Worrying trends have finally set in within the society. The terrain is fast propelling society to think that everything is meant for sale. However, the phenomenon that calls for monetary attachment on every item in the society is occasioned by two main factors: fast is about inequality. Inequality is considered in the society where the sale of everything is ranting the air anywhere at any given time; life becomes more difficult for those of the modest means. Sande in his manuscript asserts that the more money is capable of buying, the more affluence matters, or its lack. This would exemplify scenario under which advantage concerning the affluence is the ability of a section of people in the society to buy certain things in life such as freedom, sports cars as well as fancy vacations. In return, the inequality of wealth and income would not be a matter of importance (Sandel, 34). In the whole, the more money is used to buy more and more- good medical schemes, political stature, a home in safe places as opposed to crime-prone areas- the distribution of the said income and wealth present a more in-depth to what matters whether morals or the structure of the market. Because of the lack of economic goodwill, it has been challenging to survive optimally for the poor people. Consequently, the gap existing between the poor and the rich has kept on widening. In addition to the widening gap, the commodification of all things has accelerated the sting of inequality thus maki8ng money to be a subject upon the living.
The second reason as to why it is important to hesitate to put everything for sale is indescribable since it is not inequality related, but it focuses on the corrosive state of our markets- corruption. When the society decides to put a price on things pertaining human life, then people will tend to live a corrupt life (Sandel, 35). It is for this reason that Sandel argues that a market does not only allocate goods but it also promotes certain attitudes on the items or goods being exchanged. For instance, when kids are paid to read books, they may do it but reading to them would be more connected to fulfilling an intrinsic satisfaction than what it was intended to create in the end.

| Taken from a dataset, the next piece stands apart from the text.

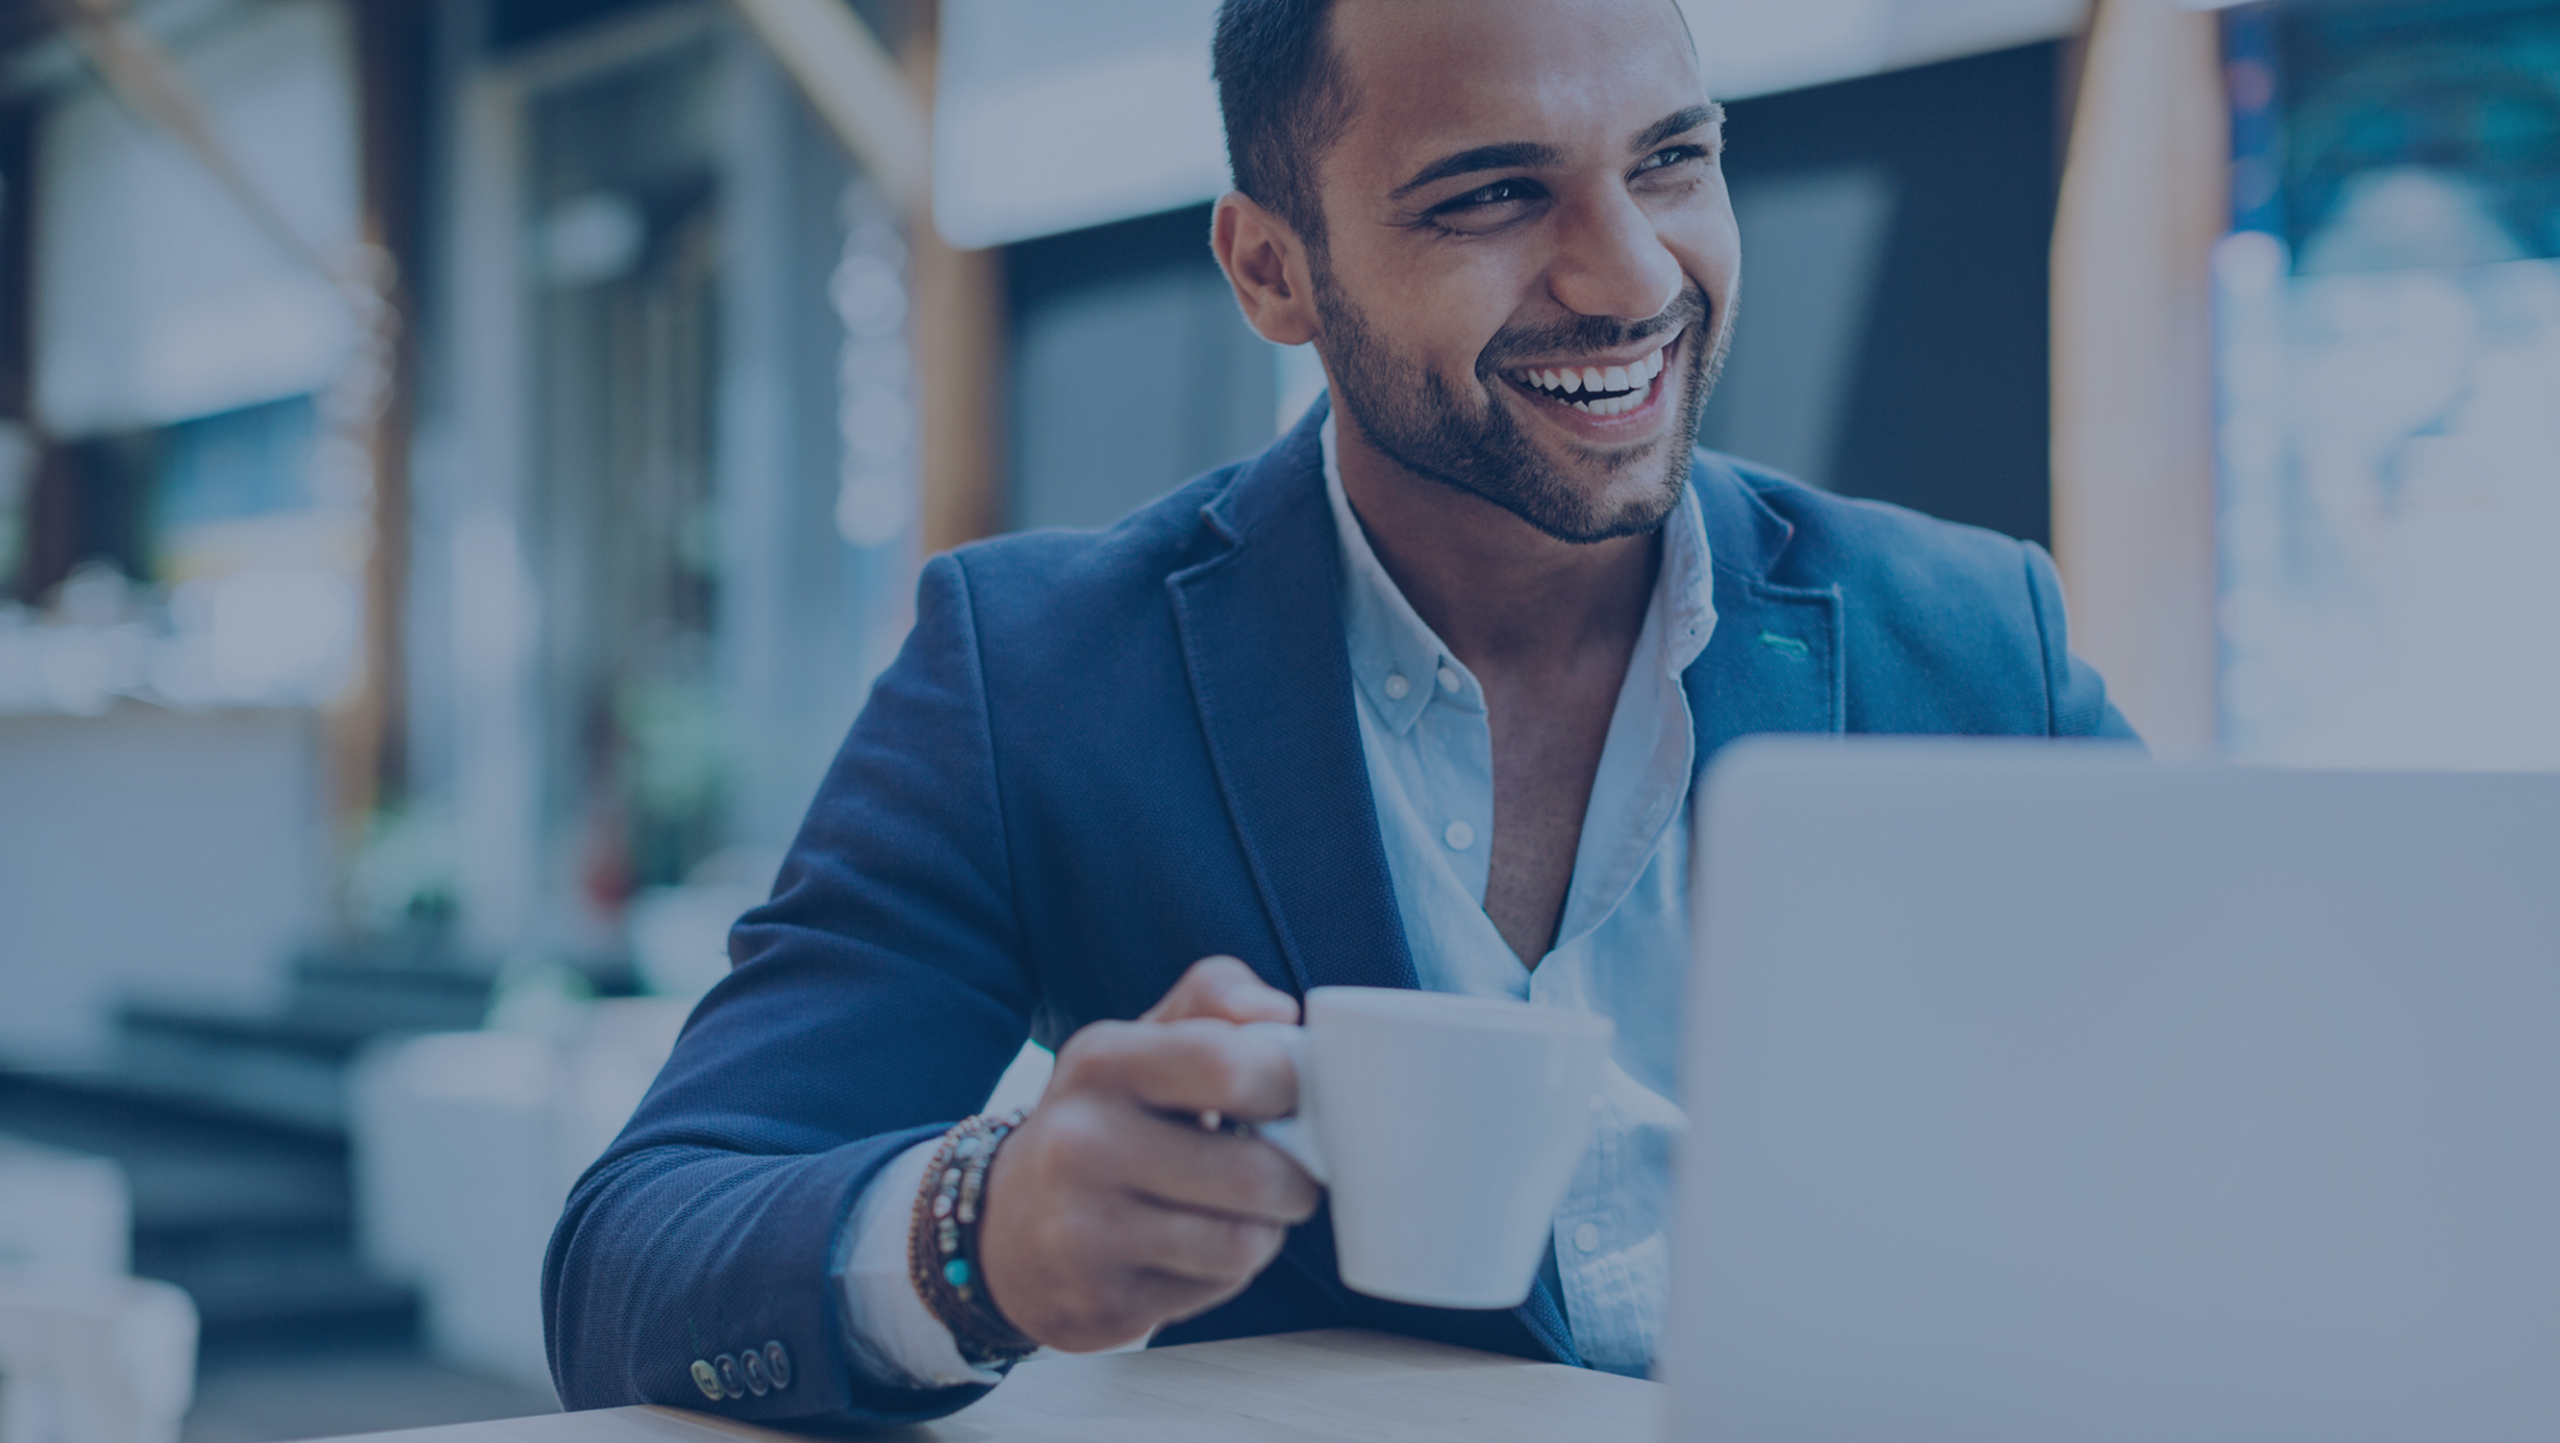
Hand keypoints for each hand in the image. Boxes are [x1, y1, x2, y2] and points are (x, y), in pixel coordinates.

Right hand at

In essence, the markets typically affect goods exchanged in it, it leaves a mark as well as making its values to crowd out non-market norms that are worth to be taken care of for preservation. Once a decision is made which goods can be bought and sold, appropriation to treat them as commodities and instruments to generate profit is reached. However, not all goods are worth valued in the same way. For instance, slavery used to appeal since it treated human beings to represent commodity for sale (Sandel, 36). It is true that such acts are the atrocity to human dignity and they fail to justify the hypothetical reason for its application appropriately. After all, every person was worthy to be treated with dignity. These examples are a clear indication that many good things in the sphere of human life are thus corrupted. Therefore, by deciding on what point the market does belong as well as where it should be placed the society have to decide to value the goods in question.
In conclusion, even if there is an agreement that of grappling with several questions regarding market moralities, there should be no doubt values creates fairness in the market rather than making a society that sees value in money than the morals and integrity. Any attempt to think about the discourse posed by erosion of values should be directed to making a market economy rather than a marketing society.
Sandel, Michael. "Markets and morals." Reith Lectures 9 (2009).